Well, Sarah & I have been trying to get pregnant for 2 & 1/2 years. It’s been a long road, and we even went so far as to going to get fertility treatments. Finally – after about 4-5 months with fertility treatments, we got pregnant. We were so excited! We were finally going to be parents. We didn’t have any idea that anything would go wrong.

And then, in the middle of the night- about 8 weeks into the pregnancy, Sarah started having horrible contractions. And that’s when our world shattered. Everything that we’d been hoping and praying for….gone. We lost our precious baby.

We were both heartbroken. It was more than what we could handle. We both fell into a depression. I had to do something. I wanted to feel some physical pain to match that which was in my heart.
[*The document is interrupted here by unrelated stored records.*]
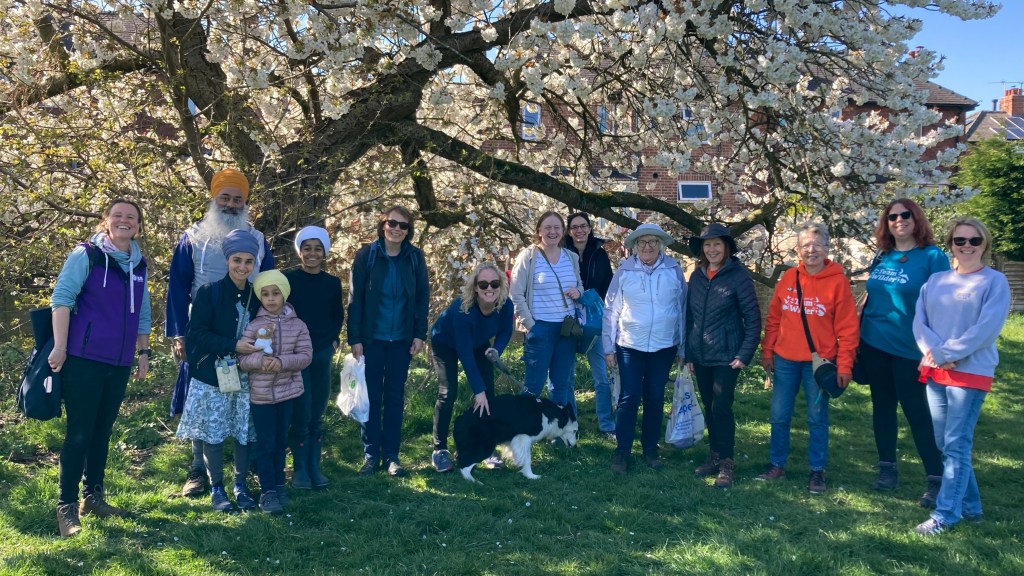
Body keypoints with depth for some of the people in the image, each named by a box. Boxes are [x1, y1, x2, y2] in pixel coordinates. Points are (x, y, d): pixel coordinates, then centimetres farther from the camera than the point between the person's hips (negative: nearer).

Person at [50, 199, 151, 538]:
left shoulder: (140, 265, 13)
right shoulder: (87, 255, -4)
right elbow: (61, 297, -10)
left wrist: (143, 351, 18)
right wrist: (60, 347, -16)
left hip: (120, 363, 5)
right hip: (84, 358, -5)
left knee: (103, 431, 12)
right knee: (79, 432, -3)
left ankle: (93, 497, 23)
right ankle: (66, 506, 6)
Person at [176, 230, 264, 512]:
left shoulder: (257, 296, 5)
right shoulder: (208, 292, -6)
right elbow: (197, 334, -11)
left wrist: (258, 348, -6)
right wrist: (233, 345, -19)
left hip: (247, 376, 3)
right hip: (213, 374, -3)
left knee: (245, 432, 6)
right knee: (213, 433, 3)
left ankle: (241, 485, 22)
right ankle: (216, 488, 18)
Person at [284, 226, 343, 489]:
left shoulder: (332, 283, 6)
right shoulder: (288, 278, -4)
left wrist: (334, 339, 4)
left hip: (323, 354, 3)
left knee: (317, 415, 8)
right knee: (302, 414, -4)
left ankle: (315, 467, 17)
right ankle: (299, 469, 9)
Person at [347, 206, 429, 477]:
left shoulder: (415, 257, 0)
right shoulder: (366, 255, -6)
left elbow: (422, 297, 3)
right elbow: (355, 299, -6)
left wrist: (420, 334, -3)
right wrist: (354, 338, -10)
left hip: (401, 340, 2)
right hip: (371, 338, -2)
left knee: (395, 397, 8)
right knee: (371, 396, 5)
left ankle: (391, 455, 17)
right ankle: (371, 455, 15)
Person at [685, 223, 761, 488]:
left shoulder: (739, 276, -8)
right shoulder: (697, 276, 7)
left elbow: (753, 319, -8)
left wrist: (745, 354, -13)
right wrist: (689, 353, 10)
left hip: (726, 357, -5)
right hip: (701, 357, 5)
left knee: (722, 408, -6)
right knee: (709, 408, 13)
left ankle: (727, 462, 7)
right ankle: (715, 456, 25)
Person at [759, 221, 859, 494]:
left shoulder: (837, 281, -6)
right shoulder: (788, 278, 4)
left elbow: (847, 328, -6)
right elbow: (773, 318, 8)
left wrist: (844, 365, -9)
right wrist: (767, 351, 5)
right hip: (785, 360, 3)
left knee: (817, 418, 7)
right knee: (779, 416, 9)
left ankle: (817, 471, 19)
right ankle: (776, 465, 22)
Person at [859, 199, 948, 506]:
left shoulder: (933, 256, -7)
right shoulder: (881, 257, 8)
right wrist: (856, 336, 11)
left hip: (909, 349, -5)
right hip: (874, 344, 5)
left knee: (916, 411, -3)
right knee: (882, 405, 12)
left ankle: (936, 478, 7)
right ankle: (887, 468, 24)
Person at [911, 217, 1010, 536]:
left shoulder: (995, 282, -4)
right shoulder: (935, 281, 11)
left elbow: (986, 328, -14)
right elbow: (919, 321, 3)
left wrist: (945, 354, -15)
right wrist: (932, 352, -15)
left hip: (971, 373, -6)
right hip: (934, 373, 6)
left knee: (956, 445, -6)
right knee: (945, 444, 11)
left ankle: (944, 515, -2)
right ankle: (970, 505, 25)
So, I know it may sound stupid, but I got a tattoo so that I wouldn’t forget. We named our baby Samuel. (1 Samuel 1: 22-28) This baby was from God, and we wanted him to be God’s.

Sarah's handwriting of our baby's name

Sarah and I didn’t know what to do. We had a hard time deciding whether or not to start actively trying to get pregnant again. We didn’t want to go through this heartbreak again, and never wanted anyone to feel this pain. Soon after, though, we didn’t have to decide.

We found out we were pregnant again! How awesome. God was so true to his word. He, once again, gave us the desires of our hearts. We were so excited for this.

Then, on November 24 (The day before Thanksgiving), we went in for a scheduled doctors appointment. We were to have a sonogram to measure the baby, and (hopefully) find out what “it” was. But the news we got was terrifying. Sarah’s cervix was “funneling”. This means that it was opening from the baby’s side outward, and that we may lose the baby. So Sarah was put on bedrest.

We made it though Thanksgiving (with 22 guests at our house) – I made most of the Thanksgiving meal. I had a great coach from the livingroom, though. (Who would’a thought you could make a pecan pie just by having someone read you the directions?). And we had another appointment the next week.

Since Sarah was on bedrest, and I was at work ALOT, her sister came to help out. She made food, did laundry, cleaned, and made my life a whole lot easier (Thanks Christi- Love ya!). She even came to the sonogram with us. I’m glad she did.

We found out that Sarah’s cervix was opening even more, and that we needed to perform a cerclage (stitching the cervix shut), to prevent losing our precious baby. Sarah’s sister was the moral support we needed, and the prayer warrior to keep us from falling apart again.

So we went to the hospital the next day (Dec 2), and had the cerclage put in. We stayed the night in the hospital, and they monitored Sarah, and the baby, too. All went well, and seems to be up to this point. However, we’re not yet all in the clear. I do worry about my baby, and my wife, too.

But today, I was listening to some music on my iPod, and “randomly”, the song Beautiful by MercyMe started playing. I was listening, and then was almost brought to tears. I’ve been struggling with the though of “Why would God take our first baby, and come so close to taking this one?”. I got an answer. He’s not trying to. He doesn’t want us to feel this pain – that’s why He did.

“Before you ever took a breath
Long before the world began
Of all the wonders He possessed
There was one more precious
Of all the earth and skies above
You’re the one He madly loves
Enough to die! “

He has never wanted us to suffer. I guess what I need to do is just trust. I need to trust him to guide our steps. It doesn’t mean I’m not going to fight for our baby like crazy, but it does mean that I’m going to give Him everything that I can to take care of it.